• [Tasks and exercises]
• A. Please duplicate the stretch of the email from "We are trying to be" through "single cloud provider).".
• B. Extract every line of the records that contains the string "with", matching case exactly.

* Start Selection *

Hi Phil,
thanks for the quick response.
Am 01.11.13 20:54, schrieb Phil Hunt:
See below... Phil
@independentid www.independentid.com phil.h...@oracle.com
On 2013-11-01, at 12:13 PM, Hannes Tschofenig
<hannes.tschofe...@gmx.net> wrote:
Hi Phil, Hi Tony, Hi all,
regarding this document I believe there are the following questions
the group may want to think about:
a) Is the lifecycle of software development (Figure 1) common
accross several companies?
We are trying to be generic. What we are trying to do is take the old
model where a developer would register with a Facebook, a Google,
whatever and apply it to what happens to open source API and
commercial API scenarios where software is deployed in many locations
(not just a single cloud provider).
Certainly makes sense. I am just saying that it would be good if there
are others in the group who say that the described model lines up with
their practices. You never know but their practices may actually be
different.
b) The document defines a number of attributes. Are those
attributes also used in other deployments? Is their semantic
clearly defined so that meaningful actions can be taken when
receiving those?

* End Selection *
* Start Material provided *

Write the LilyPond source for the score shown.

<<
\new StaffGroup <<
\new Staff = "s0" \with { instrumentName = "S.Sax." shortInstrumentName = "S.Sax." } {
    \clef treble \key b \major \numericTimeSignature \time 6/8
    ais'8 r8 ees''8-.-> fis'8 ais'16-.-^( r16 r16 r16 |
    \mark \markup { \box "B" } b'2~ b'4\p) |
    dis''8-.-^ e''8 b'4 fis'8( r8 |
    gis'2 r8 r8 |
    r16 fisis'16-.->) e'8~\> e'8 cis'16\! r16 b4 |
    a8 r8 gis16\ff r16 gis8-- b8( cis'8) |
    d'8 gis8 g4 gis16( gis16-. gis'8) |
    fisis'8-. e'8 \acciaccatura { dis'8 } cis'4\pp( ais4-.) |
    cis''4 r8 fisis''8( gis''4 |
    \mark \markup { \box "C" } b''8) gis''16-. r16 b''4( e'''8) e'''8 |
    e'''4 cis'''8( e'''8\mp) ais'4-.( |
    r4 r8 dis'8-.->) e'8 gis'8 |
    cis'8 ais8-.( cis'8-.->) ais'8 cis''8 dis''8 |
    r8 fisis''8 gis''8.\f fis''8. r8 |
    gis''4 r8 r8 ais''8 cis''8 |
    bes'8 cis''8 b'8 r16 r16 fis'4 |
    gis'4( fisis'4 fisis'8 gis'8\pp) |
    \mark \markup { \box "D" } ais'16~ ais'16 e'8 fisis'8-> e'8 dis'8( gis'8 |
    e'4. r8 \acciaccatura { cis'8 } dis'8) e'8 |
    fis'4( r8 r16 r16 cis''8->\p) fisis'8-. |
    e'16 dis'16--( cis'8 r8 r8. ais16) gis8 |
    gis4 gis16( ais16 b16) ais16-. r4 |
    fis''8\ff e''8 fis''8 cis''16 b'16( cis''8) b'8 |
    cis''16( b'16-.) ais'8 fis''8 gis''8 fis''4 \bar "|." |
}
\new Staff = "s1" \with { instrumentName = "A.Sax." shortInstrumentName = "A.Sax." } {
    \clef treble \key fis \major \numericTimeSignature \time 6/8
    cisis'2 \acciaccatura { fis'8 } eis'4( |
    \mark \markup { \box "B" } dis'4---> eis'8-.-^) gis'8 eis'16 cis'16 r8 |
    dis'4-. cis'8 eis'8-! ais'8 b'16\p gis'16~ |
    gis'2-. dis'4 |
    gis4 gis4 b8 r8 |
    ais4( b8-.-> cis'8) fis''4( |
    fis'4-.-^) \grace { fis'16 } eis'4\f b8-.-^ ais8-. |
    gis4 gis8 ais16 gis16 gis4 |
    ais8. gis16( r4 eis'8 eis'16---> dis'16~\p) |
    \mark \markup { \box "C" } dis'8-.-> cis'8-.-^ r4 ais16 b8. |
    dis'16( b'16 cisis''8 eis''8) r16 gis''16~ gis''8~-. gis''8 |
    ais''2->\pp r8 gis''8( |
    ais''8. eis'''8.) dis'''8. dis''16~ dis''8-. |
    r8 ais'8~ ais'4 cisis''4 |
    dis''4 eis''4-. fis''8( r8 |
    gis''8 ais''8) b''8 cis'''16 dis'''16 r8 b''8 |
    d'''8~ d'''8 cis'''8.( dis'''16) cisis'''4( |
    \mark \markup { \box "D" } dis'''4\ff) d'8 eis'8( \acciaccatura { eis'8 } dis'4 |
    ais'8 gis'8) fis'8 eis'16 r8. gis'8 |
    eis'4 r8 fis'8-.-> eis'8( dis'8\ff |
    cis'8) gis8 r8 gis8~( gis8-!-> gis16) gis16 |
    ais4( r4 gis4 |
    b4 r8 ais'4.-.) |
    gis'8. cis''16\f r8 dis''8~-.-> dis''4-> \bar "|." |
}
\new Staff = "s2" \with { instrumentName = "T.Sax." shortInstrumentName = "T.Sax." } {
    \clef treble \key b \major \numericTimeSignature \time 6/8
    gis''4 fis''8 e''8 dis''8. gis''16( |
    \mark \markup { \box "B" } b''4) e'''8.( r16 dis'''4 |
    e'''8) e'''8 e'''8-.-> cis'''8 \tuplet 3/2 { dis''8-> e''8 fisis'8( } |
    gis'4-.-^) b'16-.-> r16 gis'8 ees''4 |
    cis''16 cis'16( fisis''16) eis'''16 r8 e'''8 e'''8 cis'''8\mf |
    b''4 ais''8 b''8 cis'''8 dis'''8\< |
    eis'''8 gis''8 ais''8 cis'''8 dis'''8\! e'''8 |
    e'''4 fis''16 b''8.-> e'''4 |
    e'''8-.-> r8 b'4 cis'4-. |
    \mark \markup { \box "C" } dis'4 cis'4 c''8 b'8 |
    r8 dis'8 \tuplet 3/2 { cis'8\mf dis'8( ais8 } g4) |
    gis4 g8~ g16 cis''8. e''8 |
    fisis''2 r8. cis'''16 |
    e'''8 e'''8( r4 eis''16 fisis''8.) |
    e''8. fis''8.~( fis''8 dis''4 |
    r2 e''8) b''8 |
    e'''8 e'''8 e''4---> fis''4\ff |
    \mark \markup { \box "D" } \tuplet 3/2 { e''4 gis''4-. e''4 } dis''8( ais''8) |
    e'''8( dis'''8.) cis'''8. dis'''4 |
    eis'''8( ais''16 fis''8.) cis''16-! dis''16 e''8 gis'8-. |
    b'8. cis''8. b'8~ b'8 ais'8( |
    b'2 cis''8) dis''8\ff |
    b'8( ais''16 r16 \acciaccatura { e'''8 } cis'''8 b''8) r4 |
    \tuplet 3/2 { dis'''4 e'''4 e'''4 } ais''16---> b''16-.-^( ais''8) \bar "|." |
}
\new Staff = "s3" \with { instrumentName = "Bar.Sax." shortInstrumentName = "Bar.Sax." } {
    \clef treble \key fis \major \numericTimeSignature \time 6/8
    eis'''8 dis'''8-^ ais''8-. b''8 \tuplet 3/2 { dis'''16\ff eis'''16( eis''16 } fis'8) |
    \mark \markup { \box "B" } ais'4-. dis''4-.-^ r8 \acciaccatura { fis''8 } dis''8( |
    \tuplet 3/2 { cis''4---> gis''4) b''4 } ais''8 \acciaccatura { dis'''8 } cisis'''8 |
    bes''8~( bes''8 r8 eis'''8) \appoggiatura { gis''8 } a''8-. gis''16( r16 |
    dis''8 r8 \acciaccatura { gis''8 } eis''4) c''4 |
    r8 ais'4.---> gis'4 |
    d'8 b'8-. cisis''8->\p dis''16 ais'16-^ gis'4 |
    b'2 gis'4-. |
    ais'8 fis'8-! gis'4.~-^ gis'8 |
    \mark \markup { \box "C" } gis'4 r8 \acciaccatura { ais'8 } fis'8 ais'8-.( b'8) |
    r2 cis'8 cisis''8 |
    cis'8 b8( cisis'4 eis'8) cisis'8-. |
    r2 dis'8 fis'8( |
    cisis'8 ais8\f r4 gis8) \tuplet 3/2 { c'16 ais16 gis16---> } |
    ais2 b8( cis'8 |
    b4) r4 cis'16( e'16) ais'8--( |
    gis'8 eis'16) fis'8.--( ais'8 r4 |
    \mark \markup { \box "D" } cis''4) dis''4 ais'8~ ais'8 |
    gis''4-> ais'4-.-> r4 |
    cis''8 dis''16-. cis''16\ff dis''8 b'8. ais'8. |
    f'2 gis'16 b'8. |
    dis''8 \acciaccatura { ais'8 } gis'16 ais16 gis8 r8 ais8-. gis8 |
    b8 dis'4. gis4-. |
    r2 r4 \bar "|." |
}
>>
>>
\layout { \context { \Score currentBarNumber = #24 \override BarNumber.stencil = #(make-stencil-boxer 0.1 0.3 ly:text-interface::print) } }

* End Material provided *

• [Solutions to the problems]
• A.
We are trying to be generic. What we are trying to do is take the old
model where a developer would register with a Facebook, a Google,
whatever and apply it to what happens to open source API and
commercial API scenarios where software is deployed in many locations
(not just a single cloud provider).

• B.
\new Staff = "s0" \with { instrumentName = "S.Sax." shortInstrumentName = "S.Sax." } {
\new Staff = "s1" \with { instrumentName = "A.Sax." shortInstrumentName = "A.Sax." } {
\new Staff = "s2" \with { instrumentName = "T.Sax." shortInstrumentName = "T.Sax." } {
\new Staff = "s3" \with { instrumentName = "Bar.Sax." shortInstrumentName = "Bar.Sax." } {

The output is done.